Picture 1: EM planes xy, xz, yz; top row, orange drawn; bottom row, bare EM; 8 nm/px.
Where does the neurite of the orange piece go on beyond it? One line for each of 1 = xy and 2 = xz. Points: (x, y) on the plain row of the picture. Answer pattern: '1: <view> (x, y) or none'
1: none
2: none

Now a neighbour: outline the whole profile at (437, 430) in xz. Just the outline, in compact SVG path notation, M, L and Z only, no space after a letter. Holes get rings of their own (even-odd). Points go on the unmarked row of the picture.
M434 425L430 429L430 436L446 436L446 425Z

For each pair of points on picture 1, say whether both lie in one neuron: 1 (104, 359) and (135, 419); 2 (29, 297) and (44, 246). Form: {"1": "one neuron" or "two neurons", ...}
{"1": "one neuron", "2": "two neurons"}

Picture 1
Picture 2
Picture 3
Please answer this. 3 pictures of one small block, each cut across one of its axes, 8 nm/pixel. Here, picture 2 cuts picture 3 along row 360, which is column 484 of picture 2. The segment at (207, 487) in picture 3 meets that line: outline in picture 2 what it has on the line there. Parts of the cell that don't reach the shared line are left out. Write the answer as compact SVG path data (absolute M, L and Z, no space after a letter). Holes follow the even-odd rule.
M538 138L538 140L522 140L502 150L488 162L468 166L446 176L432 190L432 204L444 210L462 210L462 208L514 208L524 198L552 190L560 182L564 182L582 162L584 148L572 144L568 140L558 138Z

*-*-*

INSTRUCTIONS FOR THE TASK
The entries above must be written out again exactly as they are.

WRITTEN RESPONSE
Picture 1: EM planes xy, xz, yz; top row, orange drawn; bottom row, bare EM; 8 nm/px.
Where does the neurite of the orange piece go on beyond it? One line for each of 1 = xy and 2 = xz. Points: (x, y) on the plain row of the picture. Answer pattern: '1: <view> (x, y) or none'
1: none
2: none

Now a neighbour: outline the whole profile at (437, 430) in xz. Just the outline, in compact SVG path notation, M, L and Z only, no space after a letter. Holes get rings of their own (even-odd). Points go on the unmarked row of the picture.
M434 425L430 429L430 436L446 436L446 425Z

For each pair of points on picture 1, say whether both lie in one neuron: 1 (104, 359) and (135, 419); 2 (29, 297) and (44, 246). Form: {"1": "one neuron" or "two neurons", ...}
{"1": "one neuron", "2": "two neurons"}

Picture 1
Picture 2
Picture 3
Please answer this. 3 pictures of one small block, each cut across one of its axes, 8 nm/pixel. Here, picture 2 cuts picture 3 along row 360, which is column 484 of picture 2. The segment at (207, 487) in picture 3 meets that line: outline in picture 2 what it has on the line there. Parts of the cell that don't reach the shared line are left out. Write the answer as compact SVG path data (absolute M, L and Z, no space after a letter). Holes follow the even-odd rule.
M538 138L538 140L522 140L502 150L488 162L468 166L446 176L432 190L432 204L444 210L462 210L462 208L514 208L524 198L552 190L560 182L564 182L582 162L584 148L572 144L568 140L558 138Z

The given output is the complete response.